When the shooting stopped several of the Texans gathered around her--theirthe smell was terrible. They peered into her eyes and rubbed her skin. One even lifted her garments to stare at her legs. Naduah thought rape was coming, the rape that many women experienced when a camp was invaded. The Texans kept rubbing her skin, arguing with one another. Naduah thought they were only arguing about who would rape her first, but the men didn't rape her. Instead, they began to make plans to take her with them--when Naduah saw what they were about she began to scream and try to free herself. She could not stand the touch of a Texan: their breath smelled like the breath of animals and their eyes were cruel.
Naduah screamed and fought; when she got a hand free she began to rake at herself, clawing at her breast to make herself bloody and ugly, so the Texans would leave her to run away with the other women. She knew Peta would come back, if she could only find a hiding place where she could wait for him.
The Texans would not free her, though. They tied her hands and put her on a horse, but Naduah immediately rolled off and ran a few steps before the Texans caught her again. This time, when they put her on the horse, they tied her feet under the horse's belly, so she could not get free. Some of the men rode off rapidly toward the west, in the direction Peta had gone with the other hunters. Naduah hoped that Peta was too far away for the Texans to catch. There were too many Texans for Peta and the few hunters to fight.

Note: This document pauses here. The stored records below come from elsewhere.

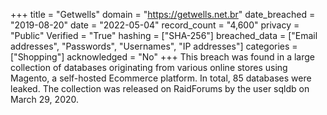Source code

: +++
title = "Getwells"
domain = "https://getwells.net.br"
date_breached = "2019-08-20"
date = "2022-05-04"
record_count = "4,600"
privacy = "Public"
Verified = "True"
hashing = ["SHA-256"]
breached_data = ["Email addresses", "Passwords", "Usernames", "IP addresses"]
categories = ["Shopping"]
acknowledged = "No"
+++
This breach was found in a large collection of databases originating from various online stores using Magento, a self-hosted Ecommerce platform. In total, 85 databases were leaked. The collection was released on RaidForums by the user sqldb on March 29, 2020.
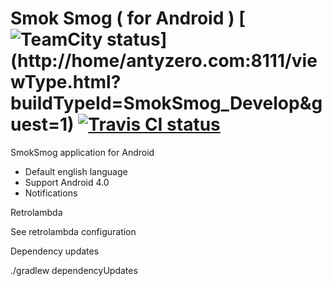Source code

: Smok Smog ( for Android ) [![TeamCity status](http://home.antyzero.com:8111/app/rest/builds/buildType:(id:SmokSmog_Develop)/statusIcon)](http://home/antyzero.com:8111/viewType.html?buildTypeId=SmokSmog_Develop&guest=1) [![Travis CI status](https://travis-ci.org/SmokSmog/smoksmog-android.svg?branch=develop)](https://travis-ci.org/SmokSmog/smoksmog-android)
================

SmokSmog application for Android

* Default english language
* Support Android 4.0
* Notifications


Retrolambda

See retrolambda configuration


Dependency updates

./gradlew dependencyUpdates
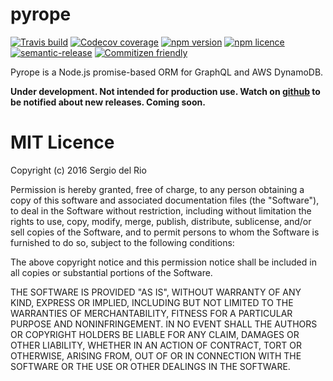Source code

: pyrope
======
[![Travis build](https://img.shields.io/travis/sdelrio0/pyrope.svg?style=flat)](https://travis-ci.org/sdelrio0/pyrope)
[![Codecov coverage](https://img.shields.io/codecov/c/github/sdelrio0/pyrope.svg?style=flat)]()
[![npm version](https://img.shields.io/npm/v/pyrope.svg?style=flat)]()
[![npm licence](https://img.shields.io/npm/l/pyrope.svg?style=flat)](https://en.wikipedia.org/wiki/MIT_License)
[![semantic-release](https://img.shields.io/badge/%20%20%F0%9F%93%A6%F0%9F%9A%80-semantic--release-e10079.svg?style=flat)](https://github.com/semantic-release/semantic-release)
[![Commitizen friendly](https://img.shields.io/badge/commitizen-friendly-brightgreen.svg?style=flat)](http://commitizen.github.io/cz-cli/)

Pyrope is a Node.js promise-based ORM for GraphQL and AWS DynamoDB.

**Under development. Not intended for production use. Watch on [github](https://github.com/sdelrio0/pyrope) to be notified about new releases. Coming soon.**

MIT Licence
===========

Copyright (c) 2016 Sergio del Rio


Permission is hereby granted, free of charge, to any person obtaining a copy of this software and associated documentation files (the "Software"), to deal in the Software without restriction, including without limitation the rights to use, copy, modify, merge, publish, distribute, sublicense, and/or sell copies of the Software, and to permit persons to whom the Software is furnished to do so, subject to the following conditions:

The above copyright notice and this permission notice shall be included in all copies or substantial portions of the Software.

THE SOFTWARE IS PROVIDED "AS IS", WITHOUT WARRANTY OF ANY KIND, EXPRESS OR IMPLIED, INCLUDING BUT NOT LIMITED TO THE WARRANTIES OF MERCHANTABILITY, FITNESS FOR A PARTICULAR PURPOSE AND NONINFRINGEMENT. IN NO EVENT SHALL THE AUTHORS OR COPYRIGHT HOLDERS BE LIABLE FOR ANY CLAIM, DAMAGES OR OTHER LIABILITY, WHETHER IN AN ACTION OF CONTRACT, TORT OR OTHERWISE, ARISING FROM, OUT OF OR IN CONNECTION WITH THE SOFTWARE OR THE USE OR OTHER DEALINGS IN THE SOFTWARE.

Other warriors had already taken the stolen horses north--it was mainly the horses that the Texans wanted.
Soon the riders came back and the Texans began to ride south. Naduah screamed and struggled with her bonds. She wanted the Texans to leave her. Two women lay dead at the edge of the camp, shot by the Texans in the first charge.
But Naduah was tied to the horse and could not escape. She wished she could be dead, like the women whose bodies she had seen. She thought it would be better to be dead than to be taken by the Texans, men whose breath smelled like the breath of beasts.
"She might be the Parker girl," Goodnight said, as they rode away from the Comanche camp. The blue-eyed woman tied to the horse behind them screamed as if her life were ending. Call had his doubts about taking the woman back; even Goodnight, who led the horse she was on, seemed to have his doubts. All of them had seen what happened when captive white women were returned to white society. Grief was what happened, and the longer the captivity the less likely it was that the women could accept what they would have to face, or be accepted even by the families who had wanted them back. Most of the returned captives soon died.